Love Ko 'To!

Image taken from — oh, you all know where it’s from.
So there’s this project I’ve been working on for some time (and to be roundtabled here next month — oops, they have my affiliation wrong!) that deals with the question of Pinoys and music and how Pinoy performers explain why and how they do what they do. A big excerpt from my writings might explain this better:
In my interviews, Overseas Performing Artist returnees constantly spoke of a spontaneous and naturally Filipino ability to imitate. As a skeptical cultural anthropologist, I initially wanted to dismiss this out of hand. There was, of course, no such thing as a natural ability to imitate, much more a naturally Filipino one.

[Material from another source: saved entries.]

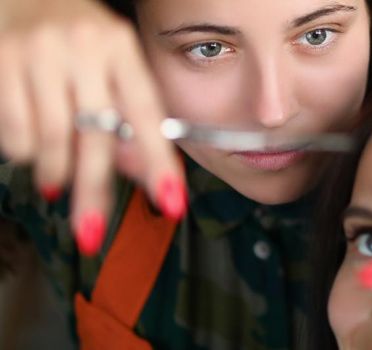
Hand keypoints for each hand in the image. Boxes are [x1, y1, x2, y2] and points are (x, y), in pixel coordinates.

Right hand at [0, 0, 184, 255]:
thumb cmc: (75, 38)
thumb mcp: (110, 64)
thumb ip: (127, 115)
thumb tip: (143, 171)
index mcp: (120, 47)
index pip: (147, 114)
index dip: (159, 162)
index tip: (171, 202)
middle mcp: (83, 48)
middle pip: (95, 136)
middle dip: (94, 192)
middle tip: (92, 233)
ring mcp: (39, 53)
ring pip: (52, 140)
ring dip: (55, 173)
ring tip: (57, 181)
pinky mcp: (2, 61)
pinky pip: (16, 133)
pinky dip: (25, 153)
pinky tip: (31, 149)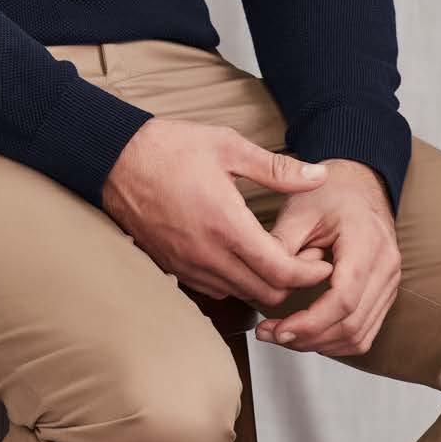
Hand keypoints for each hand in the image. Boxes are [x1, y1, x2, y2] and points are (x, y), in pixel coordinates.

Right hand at [101, 117, 336, 304]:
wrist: (117, 160)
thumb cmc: (171, 148)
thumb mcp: (228, 146)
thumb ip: (277, 169)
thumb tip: (319, 176)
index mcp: (227, 224)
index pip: (280, 270)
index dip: (310, 273)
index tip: (323, 262)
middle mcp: (209, 254)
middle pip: (266, 293)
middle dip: (293, 282)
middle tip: (305, 260)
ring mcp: (189, 266)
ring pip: (242, 295)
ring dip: (264, 284)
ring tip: (276, 257)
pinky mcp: (174, 269)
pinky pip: (217, 290)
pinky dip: (237, 282)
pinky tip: (241, 258)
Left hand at [255, 159, 400, 356]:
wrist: (358, 184)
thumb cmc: (329, 193)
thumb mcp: (299, 209)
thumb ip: (281, 245)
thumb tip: (267, 284)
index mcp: (366, 242)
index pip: (344, 298)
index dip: (310, 322)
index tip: (279, 330)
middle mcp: (386, 266)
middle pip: (352, 324)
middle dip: (309, 338)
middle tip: (272, 335)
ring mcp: (390, 283)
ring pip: (359, 335)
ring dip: (320, 344)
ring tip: (284, 336)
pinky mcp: (385, 293)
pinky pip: (364, 331)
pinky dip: (336, 340)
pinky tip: (308, 334)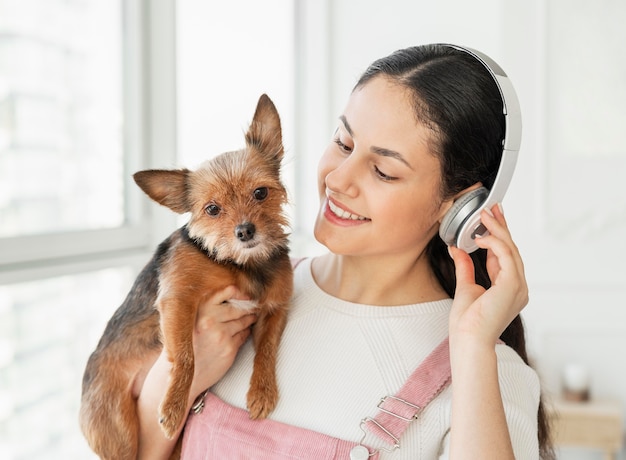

But the discourse that supported this supposedly inherent mimetic ability could be consistently drawn from over a century’s worth of history. What was one to do, for instance, with Dean Worcester’s assertion in 1900 that “the Filipino …is endowed with great talent for imitation…. …in a short time [the Filipino] learns how to play any sort of an instrument, but the bands…are poor because of their lack of knowledge of principles, and many of them play by ear without understanding a single note?”
Or of the New York Times reporter who wrote in the twenties, “Where music is concerned, the Filipinos are known as the Italians of the East. Add their own barbaric musical strain — a blend of Oriental and Spanish ‘ear culture’ — and you get an idea of their adeptness with the torturous instruments of jazz?” Or of essayist Pico Iyer, and anthropologist Arjun Appadurai after him, who, after watching a Filipino band play the music of John Denver, would pronounce Filipinos as “[creating] a nation of make-believe Americans?”
Or the countless Filipinos who would assert the seeming truism, “Magaling manggaya ang mga Pilipino [Filipinos are great at imitation]?” Or Danny, a keyboardist who had played in Tokyo and Pasadena, who told me, matter-of-factly, “Filipinos can imitate any sound?” Or RJ, a guitarist I interviewed in the summer of 2007, who said, “Ang Pilipino, sila lang ang tanging may dila na katulad nang loro [Filipinos are the only people with tongues like parrots]?”
A “natural ability to sing” and a “natural ability to imitate” are two different things, of course, but you get the general idea: to sing well is seen as natural for and by Filipinos. (Not me, of course, as my friends can attest. But give me a karaoke mic in one hand and a bottle of beer in the other and I can do the collected oeuvre of Thom Yorke fairly well.)
So I am quite tickled by the idea that 3 out of the 14 finalists for the Voice of McDonald’s II competition — which I found out about via the New York Times — are Filipino. (The third, if you even had to guess, is the Canadian guy.)
And I just love the fact that Mary Yu — who does those cute hand gestures (and more) on “Son of a Preacher Man” — is a choir member and “worship/song leader in our church.” Holy Dusty Springfield! That’s sure some church — sign me up!
Meanwhile, speaking of other Filipinos, my friend Carolyn (who isn’t Pinay but knows how to spot ‘em) sent me this hilarious YouTube video of a Southwest Airlines commercial. That guy’s gotta be Pinoy. What’s even funnier is that I could totally see a Filipino guy doing this in real life, if I actually went to clubs.